### Work to complete
Would you print all of the records below exactly, without skipping any?

(Data extracted from a collection)
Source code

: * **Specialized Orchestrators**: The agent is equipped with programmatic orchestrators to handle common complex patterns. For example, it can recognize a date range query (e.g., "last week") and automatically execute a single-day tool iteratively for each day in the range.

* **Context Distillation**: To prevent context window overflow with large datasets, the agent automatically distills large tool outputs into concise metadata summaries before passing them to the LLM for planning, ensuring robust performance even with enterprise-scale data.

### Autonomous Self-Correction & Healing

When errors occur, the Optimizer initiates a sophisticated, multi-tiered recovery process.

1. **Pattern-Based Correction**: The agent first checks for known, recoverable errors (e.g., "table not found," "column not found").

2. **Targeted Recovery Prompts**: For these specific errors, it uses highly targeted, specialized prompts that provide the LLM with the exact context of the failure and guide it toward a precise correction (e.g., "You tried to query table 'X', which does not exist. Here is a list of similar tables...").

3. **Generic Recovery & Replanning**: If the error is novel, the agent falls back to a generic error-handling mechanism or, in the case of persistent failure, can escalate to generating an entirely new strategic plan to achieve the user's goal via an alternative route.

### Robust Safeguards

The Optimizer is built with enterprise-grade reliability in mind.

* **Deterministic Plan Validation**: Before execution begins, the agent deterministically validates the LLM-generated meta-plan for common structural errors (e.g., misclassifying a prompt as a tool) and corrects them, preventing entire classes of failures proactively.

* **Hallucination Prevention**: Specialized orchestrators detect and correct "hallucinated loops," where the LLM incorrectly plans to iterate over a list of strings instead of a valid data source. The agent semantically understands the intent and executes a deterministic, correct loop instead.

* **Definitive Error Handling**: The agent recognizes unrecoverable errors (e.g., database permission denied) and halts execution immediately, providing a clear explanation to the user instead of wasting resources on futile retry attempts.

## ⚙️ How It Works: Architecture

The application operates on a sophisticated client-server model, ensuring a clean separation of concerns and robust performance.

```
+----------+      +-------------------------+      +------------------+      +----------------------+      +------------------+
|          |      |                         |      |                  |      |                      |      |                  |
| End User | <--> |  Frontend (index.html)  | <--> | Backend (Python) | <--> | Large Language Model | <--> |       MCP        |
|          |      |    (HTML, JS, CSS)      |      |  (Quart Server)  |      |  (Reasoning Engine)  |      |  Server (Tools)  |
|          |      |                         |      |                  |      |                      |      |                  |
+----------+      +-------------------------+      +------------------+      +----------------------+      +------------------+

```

### Result
Source code

: * **Specialized Orchestrators**: The agent is equipped with programmatic orchestrators to handle common complex patterns. For example, it can recognize a date range query (e.g., "last week") and automatically execute a single-day tool iteratively for each day in the range.

* **Context Distillation**: To prevent context window overflow with large datasets, the agent automatically distills large tool outputs into concise metadata summaries before passing them to the LLM for planning, ensuring robust performance even with enterprise-scale data.

### Autonomous Self-Correction & Healing

When errors occur, the Optimizer initiates a sophisticated, multi-tiered recovery process.

1. **Pattern-Based Correction**: The agent first checks for known, recoverable errors (e.g., "table not found," "column not found").

2. **Targeted Recovery Prompts**: For these specific errors, it uses highly targeted, specialized prompts that provide the LLM with the exact context of the failure and guide it toward a precise correction (e.g., "You tried to query table 'X', which does not exist. Here is a list of similar tables...").

3. **Generic Recovery & Replanning**: If the error is novel, the agent falls back to a generic error-handling mechanism or, in the case of persistent failure, can escalate to generating an entirely new strategic plan to achieve the user's goal via an alternative route.

### Robust Safeguards

The Optimizer is built with enterprise-grade reliability in mind.

* **Deterministic Plan Validation**: Before execution begins, the agent deterministically validates the LLM-generated meta-plan for common structural errors (e.g., misclassifying a prompt as a tool) and corrects them, preventing entire classes of failures proactively.

* **Hallucination Prevention**: Specialized orchestrators detect and correct "hallucinated loops," where the LLM incorrectly plans to iterate over a list of strings instead of a valid data source. The agent semantically understands the intent and executes a deterministic, correct loop instead.

* **Definitive Error Handling**: The agent recognizes unrecoverable errors (e.g., database permission denied) and halts execution immediately, providing a clear explanation to the user instead of wasting resources on futile retry attempts.

## ⚙️ How It Works: Architecture

The application operates on a sophisticated client-server model, ensuring a clean separation of concerns and robust performance.

```
+----------+      +-------------------------+      +------------------+      +----------------------+      +------------------+
|          |      |                         |      |                  |      |                      |      |                  |
| End User | <--> |  Frontend (index.html)  | <--> | Backend (Python) | <--> | Large Language Model | <--> |       MCP        |
|          |      |    (HTML, JS, CSS)      |      |  (Quart Server)  |      |  (Reasoning Engine)  |      |  Server (Tools)  |
|          |      |                         |      |                  |      |                      |      |                  |
+----------+      +-------------------------+      +------------------+      +----------------------+      +------------------+

```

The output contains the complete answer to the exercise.